**Your objective**
Before printing, remove every picture; then print the lines below exactly, from the first line through the line containing "Une hypothèse construite".

*** Begin section ***

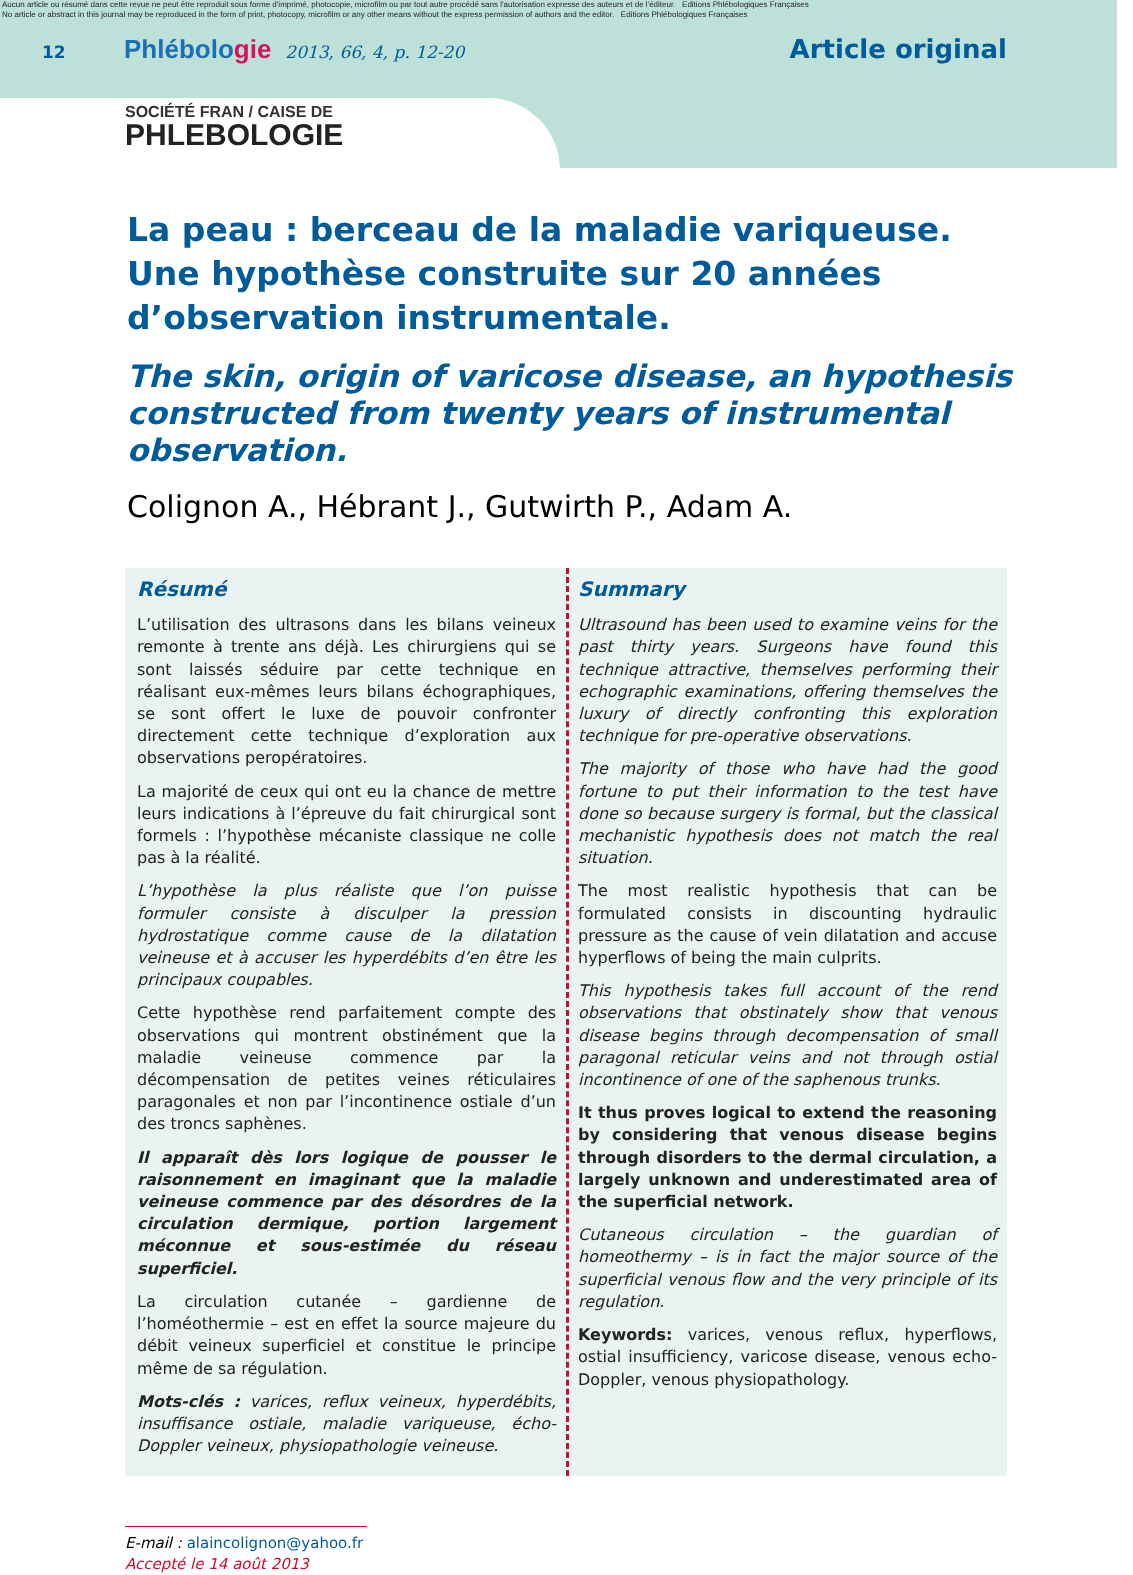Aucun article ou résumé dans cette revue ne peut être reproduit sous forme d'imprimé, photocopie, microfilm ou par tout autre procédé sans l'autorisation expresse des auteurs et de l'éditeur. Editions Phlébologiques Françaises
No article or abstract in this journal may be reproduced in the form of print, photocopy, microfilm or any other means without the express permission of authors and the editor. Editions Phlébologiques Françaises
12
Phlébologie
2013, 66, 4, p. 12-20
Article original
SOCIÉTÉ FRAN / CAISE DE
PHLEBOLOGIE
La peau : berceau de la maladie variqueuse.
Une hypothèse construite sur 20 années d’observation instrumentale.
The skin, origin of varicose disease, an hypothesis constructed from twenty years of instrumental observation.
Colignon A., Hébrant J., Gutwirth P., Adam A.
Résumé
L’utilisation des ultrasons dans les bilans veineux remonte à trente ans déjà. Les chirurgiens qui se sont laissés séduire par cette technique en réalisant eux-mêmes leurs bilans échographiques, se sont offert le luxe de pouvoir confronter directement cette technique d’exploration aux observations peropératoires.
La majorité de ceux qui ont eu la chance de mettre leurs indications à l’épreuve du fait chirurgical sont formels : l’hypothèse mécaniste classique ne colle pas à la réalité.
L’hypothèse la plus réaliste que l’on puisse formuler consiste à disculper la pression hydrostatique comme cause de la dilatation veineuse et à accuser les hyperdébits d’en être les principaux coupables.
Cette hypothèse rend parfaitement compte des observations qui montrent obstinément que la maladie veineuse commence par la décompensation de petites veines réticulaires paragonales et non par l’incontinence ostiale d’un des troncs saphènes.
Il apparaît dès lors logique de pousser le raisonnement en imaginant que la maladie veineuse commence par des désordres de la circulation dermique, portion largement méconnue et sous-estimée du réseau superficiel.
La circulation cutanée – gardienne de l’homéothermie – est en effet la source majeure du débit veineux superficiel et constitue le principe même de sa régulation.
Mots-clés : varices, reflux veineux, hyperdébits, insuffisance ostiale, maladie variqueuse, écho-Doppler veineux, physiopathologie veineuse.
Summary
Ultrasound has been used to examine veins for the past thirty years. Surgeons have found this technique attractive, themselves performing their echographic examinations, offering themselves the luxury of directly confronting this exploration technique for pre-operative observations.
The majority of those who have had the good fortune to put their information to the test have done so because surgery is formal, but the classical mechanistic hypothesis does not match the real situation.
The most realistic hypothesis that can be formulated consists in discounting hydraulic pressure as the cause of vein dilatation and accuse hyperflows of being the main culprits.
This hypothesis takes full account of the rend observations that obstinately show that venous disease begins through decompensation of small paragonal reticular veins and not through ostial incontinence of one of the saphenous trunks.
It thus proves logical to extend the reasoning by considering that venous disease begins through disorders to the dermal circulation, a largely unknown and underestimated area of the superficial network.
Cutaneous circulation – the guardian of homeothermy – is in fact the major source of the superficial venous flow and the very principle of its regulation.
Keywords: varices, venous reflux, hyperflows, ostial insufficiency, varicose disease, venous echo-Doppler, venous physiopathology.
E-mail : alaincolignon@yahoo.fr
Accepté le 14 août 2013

*** End section ***

**Response area**
Aucun article ou résumé dans cette revue ne peut être reproduit sous forme d'imprimé, photocopie, microfilm ou par tout autre procédé sans l'autorisation expresse des auteurs et de l'éditeur. Editions Phlébologiques Françaises
No article or abstract in this journal may be reproduced in the form of print, photocopy, microfilm or any other means without the express permission of authors and the editor. Editions Phlébologiques Françaises
12
Phlébologie
2013, 66, 4, p. 12-20
Article original
SOCIÉTÉ FRAN / CAISE DE
PHLEBOLOGIE
La peau : berceau de la maladie variqueuse.
Une hypothèse construite sur 20 années d’observation instrumentale.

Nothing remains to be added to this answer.